Legal wrangles are still on going around it. Our company has been nominated the preferred provider alongside San Leon (Ireland) and GSP (Romania). The [Ukrainian Energy and Coal Industry Ministry] Interagency Commission submitted its conclusion on the winners of the bidding process but the Cabinet of Ministers has not yet approved the results. There is still time to do this, two months till the end of September.
The new Ukrainian government believes that large companies like ExxonMobil may resume working in Ukraine, although the said ExxonMobil has just withdrawn from Romania where it developed a field just a few kilometres from the Dolphin.
The block contains three areas licensed to Chernomorneftegaz seized in the run-up to Crimea’s forceful annexation by Russia. We believe that these areas will become available after Ukraine wins the case against Russia over the annexation of Crimea. The case has been submitted to an international tribunal, and the adjudication of Naftogaz’ 5-billion-dollar claim against Russia has begun
We want to include these areas in the overall development scope; they can have quite a significant yield.
Do geopolitical challenges play an important role then?
They play virtually the primary role. We suspect that some participants of the tender, which was rather intense and competitive, were backed by Russia, attempting to prevent Ukraine from starting the development of this block.
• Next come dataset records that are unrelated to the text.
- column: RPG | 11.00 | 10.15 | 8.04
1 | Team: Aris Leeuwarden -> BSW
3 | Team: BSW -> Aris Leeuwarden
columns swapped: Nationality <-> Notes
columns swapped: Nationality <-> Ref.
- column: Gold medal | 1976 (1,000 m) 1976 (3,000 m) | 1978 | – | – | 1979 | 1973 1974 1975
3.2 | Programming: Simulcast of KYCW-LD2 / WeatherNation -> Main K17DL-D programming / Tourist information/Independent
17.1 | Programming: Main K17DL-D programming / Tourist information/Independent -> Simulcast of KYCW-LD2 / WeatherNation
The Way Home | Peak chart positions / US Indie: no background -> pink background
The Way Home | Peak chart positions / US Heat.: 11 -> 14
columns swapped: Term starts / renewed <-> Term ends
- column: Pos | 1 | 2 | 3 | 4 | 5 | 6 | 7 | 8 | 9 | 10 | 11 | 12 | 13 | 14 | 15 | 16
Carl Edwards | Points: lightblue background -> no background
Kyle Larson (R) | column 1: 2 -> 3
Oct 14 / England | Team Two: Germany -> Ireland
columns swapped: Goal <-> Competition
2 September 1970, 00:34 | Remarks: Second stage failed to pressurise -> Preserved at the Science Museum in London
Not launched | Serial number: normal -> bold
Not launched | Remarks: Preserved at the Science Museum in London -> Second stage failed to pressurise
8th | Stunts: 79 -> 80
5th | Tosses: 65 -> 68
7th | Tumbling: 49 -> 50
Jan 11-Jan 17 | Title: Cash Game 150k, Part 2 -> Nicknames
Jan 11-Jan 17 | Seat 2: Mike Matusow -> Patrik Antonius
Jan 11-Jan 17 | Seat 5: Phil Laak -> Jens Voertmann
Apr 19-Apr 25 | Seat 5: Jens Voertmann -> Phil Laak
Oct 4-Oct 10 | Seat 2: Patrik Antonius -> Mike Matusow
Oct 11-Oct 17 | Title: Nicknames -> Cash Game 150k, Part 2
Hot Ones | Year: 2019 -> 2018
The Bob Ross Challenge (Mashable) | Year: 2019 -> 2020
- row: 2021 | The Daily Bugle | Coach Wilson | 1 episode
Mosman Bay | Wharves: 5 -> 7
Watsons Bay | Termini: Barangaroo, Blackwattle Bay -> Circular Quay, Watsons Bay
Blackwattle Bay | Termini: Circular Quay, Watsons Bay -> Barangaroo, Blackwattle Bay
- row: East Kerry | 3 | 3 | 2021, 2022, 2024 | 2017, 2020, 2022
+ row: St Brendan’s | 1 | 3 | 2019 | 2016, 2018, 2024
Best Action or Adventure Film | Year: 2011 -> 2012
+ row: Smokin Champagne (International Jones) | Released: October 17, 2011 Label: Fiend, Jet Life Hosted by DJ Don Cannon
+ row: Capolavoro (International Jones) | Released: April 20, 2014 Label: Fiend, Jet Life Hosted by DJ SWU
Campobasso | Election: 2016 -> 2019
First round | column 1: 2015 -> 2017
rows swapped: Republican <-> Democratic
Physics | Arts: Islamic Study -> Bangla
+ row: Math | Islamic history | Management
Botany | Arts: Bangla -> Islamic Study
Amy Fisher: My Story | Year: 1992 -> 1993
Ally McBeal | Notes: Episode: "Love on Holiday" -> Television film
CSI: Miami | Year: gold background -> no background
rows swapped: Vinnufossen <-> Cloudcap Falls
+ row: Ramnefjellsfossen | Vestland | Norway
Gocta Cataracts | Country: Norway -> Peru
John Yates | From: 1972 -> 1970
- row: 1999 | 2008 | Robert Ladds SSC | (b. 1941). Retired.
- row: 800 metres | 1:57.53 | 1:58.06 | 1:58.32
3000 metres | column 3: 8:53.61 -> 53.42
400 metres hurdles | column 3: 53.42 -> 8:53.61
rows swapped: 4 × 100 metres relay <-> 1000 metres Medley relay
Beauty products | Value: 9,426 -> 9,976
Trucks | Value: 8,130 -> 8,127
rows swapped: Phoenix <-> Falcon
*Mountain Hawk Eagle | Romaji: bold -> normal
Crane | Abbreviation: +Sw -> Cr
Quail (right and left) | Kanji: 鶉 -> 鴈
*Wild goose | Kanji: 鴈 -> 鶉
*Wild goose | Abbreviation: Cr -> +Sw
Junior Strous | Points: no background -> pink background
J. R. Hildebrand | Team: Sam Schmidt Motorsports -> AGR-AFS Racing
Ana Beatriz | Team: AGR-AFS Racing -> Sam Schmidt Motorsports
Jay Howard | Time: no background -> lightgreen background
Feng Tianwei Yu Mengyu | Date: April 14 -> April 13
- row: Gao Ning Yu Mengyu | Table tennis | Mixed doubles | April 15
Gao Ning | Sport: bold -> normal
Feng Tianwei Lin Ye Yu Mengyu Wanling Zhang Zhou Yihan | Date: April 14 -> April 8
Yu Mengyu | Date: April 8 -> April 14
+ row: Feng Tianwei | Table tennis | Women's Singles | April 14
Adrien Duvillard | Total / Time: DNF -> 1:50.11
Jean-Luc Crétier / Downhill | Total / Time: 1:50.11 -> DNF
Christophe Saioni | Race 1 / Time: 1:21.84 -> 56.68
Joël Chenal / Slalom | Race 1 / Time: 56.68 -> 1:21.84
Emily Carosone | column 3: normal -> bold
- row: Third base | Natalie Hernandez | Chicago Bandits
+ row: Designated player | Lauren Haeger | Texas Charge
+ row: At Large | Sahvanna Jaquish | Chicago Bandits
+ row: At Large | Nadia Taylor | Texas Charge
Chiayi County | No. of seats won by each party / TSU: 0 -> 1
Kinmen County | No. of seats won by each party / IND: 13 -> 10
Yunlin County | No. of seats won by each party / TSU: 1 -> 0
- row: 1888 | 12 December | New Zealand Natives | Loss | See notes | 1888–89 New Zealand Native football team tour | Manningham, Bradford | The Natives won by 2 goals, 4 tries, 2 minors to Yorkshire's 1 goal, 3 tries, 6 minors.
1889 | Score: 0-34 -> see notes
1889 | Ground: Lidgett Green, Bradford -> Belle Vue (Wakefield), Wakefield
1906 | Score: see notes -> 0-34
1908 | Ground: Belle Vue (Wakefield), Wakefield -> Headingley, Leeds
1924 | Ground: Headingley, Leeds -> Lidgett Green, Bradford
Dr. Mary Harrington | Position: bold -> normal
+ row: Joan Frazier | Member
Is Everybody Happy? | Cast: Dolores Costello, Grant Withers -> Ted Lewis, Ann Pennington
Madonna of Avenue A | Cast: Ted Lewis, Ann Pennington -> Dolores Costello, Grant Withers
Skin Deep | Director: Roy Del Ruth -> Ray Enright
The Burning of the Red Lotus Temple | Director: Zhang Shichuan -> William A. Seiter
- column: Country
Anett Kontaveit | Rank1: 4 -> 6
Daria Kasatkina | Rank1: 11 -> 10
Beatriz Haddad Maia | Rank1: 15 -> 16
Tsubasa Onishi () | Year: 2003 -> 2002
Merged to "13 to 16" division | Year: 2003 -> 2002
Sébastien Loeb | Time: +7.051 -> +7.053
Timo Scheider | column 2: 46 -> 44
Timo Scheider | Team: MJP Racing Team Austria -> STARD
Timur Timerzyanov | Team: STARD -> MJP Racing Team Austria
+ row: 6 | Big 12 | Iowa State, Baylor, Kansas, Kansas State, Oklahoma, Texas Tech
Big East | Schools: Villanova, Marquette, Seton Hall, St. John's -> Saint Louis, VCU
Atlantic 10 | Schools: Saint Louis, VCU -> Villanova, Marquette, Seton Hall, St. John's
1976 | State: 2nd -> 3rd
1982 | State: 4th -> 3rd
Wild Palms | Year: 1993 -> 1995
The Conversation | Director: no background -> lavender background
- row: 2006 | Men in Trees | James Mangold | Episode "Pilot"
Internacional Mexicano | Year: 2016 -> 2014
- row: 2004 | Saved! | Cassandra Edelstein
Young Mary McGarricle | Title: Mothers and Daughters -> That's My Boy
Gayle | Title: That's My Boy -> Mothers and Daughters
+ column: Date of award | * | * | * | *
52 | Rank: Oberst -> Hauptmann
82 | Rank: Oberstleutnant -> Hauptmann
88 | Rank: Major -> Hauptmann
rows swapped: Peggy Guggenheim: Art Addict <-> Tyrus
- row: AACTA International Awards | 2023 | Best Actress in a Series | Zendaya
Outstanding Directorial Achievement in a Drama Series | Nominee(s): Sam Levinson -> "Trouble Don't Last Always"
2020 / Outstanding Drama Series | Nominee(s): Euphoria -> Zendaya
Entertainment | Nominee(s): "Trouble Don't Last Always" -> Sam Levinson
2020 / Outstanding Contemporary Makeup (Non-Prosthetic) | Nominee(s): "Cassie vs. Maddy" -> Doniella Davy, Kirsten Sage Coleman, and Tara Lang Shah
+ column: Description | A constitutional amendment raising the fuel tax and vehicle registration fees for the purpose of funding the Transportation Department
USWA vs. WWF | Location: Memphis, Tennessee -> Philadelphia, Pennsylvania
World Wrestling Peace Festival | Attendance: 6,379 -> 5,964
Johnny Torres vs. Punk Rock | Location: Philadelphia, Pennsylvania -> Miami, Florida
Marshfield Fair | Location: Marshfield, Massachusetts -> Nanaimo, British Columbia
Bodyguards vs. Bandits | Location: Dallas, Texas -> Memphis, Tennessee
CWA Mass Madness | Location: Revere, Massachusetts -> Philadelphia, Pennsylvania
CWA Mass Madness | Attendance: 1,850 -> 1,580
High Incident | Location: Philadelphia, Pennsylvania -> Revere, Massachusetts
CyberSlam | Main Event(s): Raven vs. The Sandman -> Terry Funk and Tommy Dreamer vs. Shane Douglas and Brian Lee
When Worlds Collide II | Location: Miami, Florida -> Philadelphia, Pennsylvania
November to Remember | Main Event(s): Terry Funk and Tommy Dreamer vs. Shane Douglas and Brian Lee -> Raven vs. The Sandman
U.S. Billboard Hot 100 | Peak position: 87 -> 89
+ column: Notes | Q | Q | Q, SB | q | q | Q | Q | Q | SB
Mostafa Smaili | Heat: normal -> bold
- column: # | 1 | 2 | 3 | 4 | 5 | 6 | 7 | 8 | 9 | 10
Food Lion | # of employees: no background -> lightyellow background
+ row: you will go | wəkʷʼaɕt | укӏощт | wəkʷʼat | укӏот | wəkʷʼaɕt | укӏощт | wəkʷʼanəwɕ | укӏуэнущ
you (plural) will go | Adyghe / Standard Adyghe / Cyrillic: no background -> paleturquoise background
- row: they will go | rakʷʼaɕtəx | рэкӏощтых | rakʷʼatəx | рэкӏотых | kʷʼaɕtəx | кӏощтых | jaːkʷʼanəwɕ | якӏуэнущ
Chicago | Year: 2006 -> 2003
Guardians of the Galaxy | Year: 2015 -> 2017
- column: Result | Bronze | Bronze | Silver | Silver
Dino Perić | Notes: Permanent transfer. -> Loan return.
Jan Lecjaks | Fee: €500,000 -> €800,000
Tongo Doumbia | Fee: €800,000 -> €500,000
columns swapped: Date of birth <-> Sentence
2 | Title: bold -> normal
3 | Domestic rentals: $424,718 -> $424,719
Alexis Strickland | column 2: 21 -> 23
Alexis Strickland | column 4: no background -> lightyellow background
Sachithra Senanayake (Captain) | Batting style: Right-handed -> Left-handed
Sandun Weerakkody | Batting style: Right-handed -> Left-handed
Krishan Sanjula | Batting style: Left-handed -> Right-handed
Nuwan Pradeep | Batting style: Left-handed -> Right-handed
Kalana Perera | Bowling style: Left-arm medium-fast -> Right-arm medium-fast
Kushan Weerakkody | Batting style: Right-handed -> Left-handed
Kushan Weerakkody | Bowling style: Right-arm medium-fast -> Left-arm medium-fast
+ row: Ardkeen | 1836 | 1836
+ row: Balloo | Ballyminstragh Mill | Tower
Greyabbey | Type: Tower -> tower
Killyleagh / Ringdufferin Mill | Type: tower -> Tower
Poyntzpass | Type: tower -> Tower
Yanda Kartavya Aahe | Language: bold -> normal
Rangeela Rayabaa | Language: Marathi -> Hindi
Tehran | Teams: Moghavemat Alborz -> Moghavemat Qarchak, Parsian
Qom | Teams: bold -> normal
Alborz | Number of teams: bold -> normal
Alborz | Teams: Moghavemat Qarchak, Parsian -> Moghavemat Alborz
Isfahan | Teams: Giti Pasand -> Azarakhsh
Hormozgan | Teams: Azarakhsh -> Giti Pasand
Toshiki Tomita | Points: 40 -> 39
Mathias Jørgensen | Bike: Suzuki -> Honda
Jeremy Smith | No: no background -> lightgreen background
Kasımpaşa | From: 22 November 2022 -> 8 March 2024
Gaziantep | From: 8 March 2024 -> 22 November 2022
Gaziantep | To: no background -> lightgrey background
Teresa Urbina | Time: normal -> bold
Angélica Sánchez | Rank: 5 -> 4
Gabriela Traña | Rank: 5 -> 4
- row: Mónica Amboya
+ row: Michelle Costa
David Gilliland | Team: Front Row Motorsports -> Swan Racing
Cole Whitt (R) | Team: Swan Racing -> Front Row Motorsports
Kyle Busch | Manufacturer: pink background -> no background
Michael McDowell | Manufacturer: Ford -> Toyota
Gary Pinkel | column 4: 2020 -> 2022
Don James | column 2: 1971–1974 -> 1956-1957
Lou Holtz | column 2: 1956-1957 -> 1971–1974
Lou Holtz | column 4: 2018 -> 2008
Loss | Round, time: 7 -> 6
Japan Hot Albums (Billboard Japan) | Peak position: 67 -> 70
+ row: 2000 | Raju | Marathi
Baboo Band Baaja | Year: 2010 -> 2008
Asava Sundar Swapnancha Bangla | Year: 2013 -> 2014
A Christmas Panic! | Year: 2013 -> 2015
We are insured against war risks by the United States government, and we believe that the Russian Federation can be into some funny business in that area. This block is beyond Russia’s claims even theoretically, as it is closer to Romania than to Crimea, but you never know. The events of the last five years demonstrate that it’s all very complicated.
What are your company’s strategic plans for the near future?
We were established three years ago. A little over a year ago, we got a listing at the NASDAQ stock exchange, pulled off an IPO, raising 200 million USD in the process.
The original strategy was to acquire a core company in Eastern Europe, most likely in Ukraine. The next step would be to inject American oil and gas production technologies into this company and to invest into the development of the Black Sea shelf. We have followed this strategy so far and are in takeover negotiations with several Ukrainian and American companies.